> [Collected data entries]
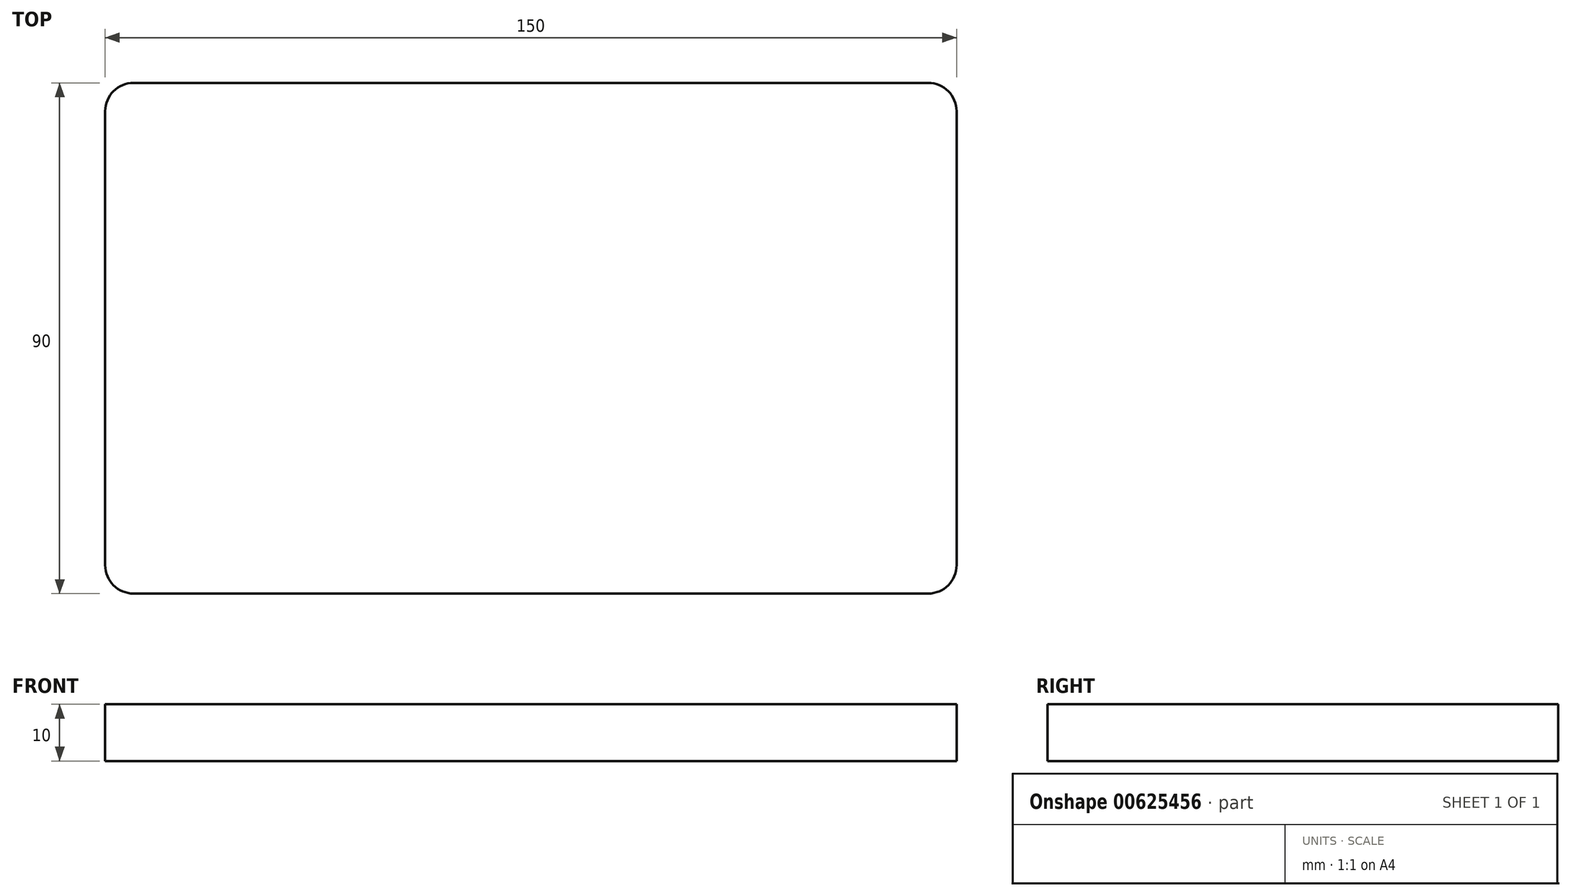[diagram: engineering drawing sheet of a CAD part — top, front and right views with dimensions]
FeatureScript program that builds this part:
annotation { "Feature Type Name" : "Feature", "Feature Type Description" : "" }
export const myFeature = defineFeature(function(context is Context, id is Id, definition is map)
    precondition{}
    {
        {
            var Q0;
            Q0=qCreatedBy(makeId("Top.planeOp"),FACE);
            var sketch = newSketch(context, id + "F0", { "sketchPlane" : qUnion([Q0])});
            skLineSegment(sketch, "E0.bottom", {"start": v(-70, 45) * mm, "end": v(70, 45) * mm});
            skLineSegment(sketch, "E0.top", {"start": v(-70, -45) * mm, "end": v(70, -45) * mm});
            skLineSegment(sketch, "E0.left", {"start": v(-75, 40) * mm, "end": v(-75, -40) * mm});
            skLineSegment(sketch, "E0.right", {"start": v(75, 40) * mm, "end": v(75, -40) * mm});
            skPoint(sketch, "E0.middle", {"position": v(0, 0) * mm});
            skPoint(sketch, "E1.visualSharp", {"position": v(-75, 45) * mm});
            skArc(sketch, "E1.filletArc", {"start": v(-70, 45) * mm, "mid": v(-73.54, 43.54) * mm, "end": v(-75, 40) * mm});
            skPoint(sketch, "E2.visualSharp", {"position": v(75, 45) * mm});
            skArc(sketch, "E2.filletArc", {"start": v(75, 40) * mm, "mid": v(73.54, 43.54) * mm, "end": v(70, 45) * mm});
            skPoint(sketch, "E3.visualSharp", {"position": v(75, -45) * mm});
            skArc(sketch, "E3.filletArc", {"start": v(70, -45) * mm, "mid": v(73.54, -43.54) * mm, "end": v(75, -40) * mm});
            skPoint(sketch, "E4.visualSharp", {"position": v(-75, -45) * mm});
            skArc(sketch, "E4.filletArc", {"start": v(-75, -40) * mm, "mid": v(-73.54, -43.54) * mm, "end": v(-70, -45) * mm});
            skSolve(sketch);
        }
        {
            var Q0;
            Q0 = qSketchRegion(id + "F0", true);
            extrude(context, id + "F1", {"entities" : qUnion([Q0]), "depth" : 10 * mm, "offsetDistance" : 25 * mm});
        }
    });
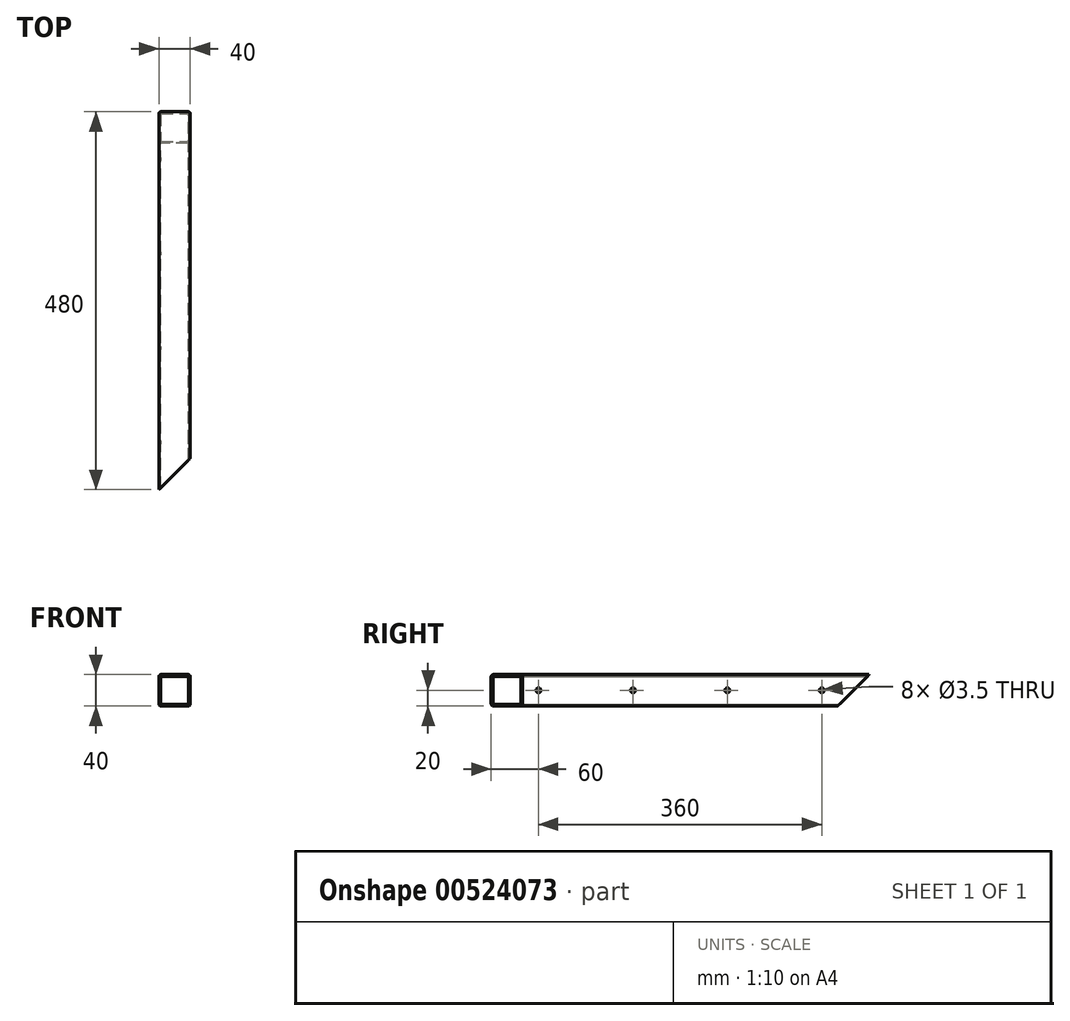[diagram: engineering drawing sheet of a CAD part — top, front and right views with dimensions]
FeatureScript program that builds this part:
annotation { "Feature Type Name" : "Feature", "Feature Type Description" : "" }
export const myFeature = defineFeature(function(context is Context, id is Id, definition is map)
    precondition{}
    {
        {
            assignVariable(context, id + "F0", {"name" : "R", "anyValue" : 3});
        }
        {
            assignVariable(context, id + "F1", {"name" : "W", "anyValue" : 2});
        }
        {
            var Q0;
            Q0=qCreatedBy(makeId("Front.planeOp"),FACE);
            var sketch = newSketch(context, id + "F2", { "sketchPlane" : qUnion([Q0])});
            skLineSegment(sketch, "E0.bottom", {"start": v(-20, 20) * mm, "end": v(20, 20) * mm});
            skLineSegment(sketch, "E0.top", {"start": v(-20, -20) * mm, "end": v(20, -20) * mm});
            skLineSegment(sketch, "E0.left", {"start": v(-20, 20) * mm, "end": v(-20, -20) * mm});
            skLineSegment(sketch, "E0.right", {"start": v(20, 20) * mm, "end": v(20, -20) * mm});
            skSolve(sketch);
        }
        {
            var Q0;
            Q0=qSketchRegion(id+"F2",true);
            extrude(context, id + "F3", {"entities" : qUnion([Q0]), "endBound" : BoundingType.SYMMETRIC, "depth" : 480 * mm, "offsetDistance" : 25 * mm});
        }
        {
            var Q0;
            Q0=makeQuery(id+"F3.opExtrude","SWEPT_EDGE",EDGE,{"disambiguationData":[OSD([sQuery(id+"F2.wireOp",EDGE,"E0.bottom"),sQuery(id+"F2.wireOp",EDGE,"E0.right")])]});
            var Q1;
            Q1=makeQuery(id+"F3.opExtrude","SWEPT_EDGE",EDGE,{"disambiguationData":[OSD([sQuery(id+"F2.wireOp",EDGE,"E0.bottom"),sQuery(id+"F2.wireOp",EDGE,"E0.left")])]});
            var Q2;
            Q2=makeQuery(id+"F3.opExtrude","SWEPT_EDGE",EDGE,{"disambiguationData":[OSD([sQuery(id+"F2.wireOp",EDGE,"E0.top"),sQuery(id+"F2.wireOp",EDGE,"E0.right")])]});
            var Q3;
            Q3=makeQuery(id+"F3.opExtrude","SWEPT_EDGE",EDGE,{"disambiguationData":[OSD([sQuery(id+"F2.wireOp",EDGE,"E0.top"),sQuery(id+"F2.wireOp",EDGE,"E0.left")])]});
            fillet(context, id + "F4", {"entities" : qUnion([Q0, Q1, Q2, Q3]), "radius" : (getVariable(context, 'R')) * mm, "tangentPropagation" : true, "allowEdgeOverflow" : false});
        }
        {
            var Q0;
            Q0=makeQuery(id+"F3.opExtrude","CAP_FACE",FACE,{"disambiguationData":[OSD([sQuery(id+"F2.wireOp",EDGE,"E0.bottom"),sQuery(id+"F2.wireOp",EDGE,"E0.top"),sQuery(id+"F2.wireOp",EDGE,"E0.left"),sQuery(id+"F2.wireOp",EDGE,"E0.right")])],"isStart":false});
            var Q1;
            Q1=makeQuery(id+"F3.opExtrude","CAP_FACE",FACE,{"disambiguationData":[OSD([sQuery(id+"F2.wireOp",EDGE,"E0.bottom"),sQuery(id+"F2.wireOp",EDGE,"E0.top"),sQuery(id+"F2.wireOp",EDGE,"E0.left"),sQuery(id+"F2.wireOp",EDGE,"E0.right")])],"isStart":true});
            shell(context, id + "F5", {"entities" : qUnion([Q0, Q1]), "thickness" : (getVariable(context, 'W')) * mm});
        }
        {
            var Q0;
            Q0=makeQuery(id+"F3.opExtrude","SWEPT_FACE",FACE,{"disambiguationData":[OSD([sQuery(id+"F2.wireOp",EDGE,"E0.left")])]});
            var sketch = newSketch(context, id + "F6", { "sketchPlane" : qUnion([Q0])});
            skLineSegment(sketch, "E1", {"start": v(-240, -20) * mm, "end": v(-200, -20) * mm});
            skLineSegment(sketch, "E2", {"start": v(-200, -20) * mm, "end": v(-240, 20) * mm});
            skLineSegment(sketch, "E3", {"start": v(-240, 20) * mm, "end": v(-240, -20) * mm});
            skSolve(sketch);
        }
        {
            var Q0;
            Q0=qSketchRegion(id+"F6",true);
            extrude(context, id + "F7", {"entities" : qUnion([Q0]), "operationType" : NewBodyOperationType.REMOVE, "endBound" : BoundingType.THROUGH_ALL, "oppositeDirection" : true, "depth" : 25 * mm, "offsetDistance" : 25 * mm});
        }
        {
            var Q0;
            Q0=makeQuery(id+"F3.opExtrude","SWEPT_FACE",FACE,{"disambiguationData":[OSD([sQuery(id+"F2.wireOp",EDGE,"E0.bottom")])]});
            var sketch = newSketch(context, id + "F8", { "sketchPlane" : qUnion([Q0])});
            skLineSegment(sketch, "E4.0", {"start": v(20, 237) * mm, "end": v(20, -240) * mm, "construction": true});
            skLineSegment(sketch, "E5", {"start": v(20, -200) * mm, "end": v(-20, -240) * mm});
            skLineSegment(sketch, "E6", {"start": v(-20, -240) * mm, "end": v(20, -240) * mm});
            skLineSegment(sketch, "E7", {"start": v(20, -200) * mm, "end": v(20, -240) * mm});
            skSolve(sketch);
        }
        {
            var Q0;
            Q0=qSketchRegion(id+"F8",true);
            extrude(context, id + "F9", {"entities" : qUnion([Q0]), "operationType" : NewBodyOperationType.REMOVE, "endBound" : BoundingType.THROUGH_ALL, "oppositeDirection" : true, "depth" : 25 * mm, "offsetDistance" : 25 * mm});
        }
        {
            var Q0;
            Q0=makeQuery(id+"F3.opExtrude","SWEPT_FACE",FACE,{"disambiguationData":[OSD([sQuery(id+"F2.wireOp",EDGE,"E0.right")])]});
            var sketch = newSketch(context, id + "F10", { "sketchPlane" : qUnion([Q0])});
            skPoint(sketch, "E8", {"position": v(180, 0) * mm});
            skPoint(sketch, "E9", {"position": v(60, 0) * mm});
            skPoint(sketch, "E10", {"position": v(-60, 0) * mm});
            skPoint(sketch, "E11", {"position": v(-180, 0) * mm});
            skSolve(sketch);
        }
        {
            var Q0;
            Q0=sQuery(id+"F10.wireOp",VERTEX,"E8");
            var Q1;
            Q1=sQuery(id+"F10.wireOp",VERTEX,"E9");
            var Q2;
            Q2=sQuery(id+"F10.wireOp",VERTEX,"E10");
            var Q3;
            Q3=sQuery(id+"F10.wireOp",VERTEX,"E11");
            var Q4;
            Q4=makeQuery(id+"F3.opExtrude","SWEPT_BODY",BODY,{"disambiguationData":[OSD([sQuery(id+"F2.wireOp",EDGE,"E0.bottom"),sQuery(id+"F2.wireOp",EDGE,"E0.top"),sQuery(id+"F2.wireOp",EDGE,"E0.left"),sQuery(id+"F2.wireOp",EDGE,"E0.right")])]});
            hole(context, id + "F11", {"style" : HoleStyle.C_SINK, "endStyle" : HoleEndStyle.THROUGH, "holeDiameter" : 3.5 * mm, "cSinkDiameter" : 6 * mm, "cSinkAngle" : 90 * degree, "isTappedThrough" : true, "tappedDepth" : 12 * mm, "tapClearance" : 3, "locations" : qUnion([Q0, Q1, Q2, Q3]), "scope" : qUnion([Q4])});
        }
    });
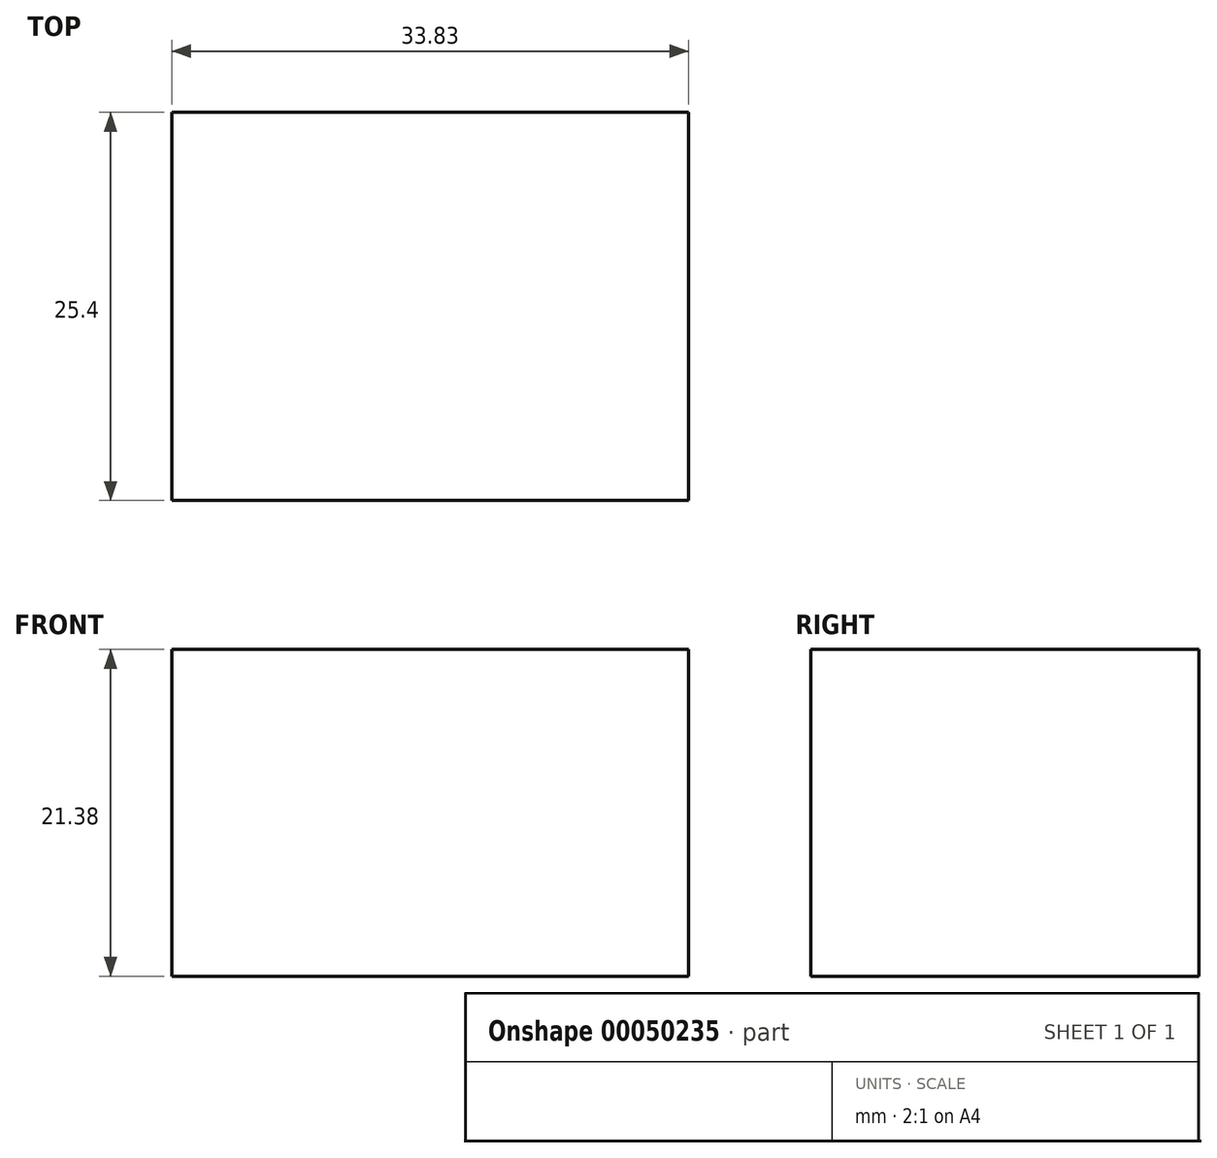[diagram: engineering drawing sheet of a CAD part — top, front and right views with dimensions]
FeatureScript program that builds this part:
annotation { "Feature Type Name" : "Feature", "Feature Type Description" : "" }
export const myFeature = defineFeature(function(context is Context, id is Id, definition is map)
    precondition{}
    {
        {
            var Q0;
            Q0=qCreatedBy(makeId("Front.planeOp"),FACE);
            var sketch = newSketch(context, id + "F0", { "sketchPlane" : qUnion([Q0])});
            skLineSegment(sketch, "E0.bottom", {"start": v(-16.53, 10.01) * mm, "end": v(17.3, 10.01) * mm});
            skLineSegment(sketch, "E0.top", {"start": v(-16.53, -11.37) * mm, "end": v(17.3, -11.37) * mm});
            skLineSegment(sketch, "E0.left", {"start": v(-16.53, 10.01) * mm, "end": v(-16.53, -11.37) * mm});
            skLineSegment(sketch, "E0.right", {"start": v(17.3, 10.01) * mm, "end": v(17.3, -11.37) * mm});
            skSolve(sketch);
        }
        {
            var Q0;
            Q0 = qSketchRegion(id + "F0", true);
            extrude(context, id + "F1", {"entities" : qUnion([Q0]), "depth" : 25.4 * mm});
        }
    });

> [Written exercise] Locate each line of the listing that contains the string "anyValue", treating uppercase and lowercase as different, and copy those lines.

> [Reply to the exercise]
            assignVariable(context, id + "F0", {"name" : "R", "anyValue" : 3});
            assignVariable(context, id + "F1", {"name" : "W", "anyValue" : 2});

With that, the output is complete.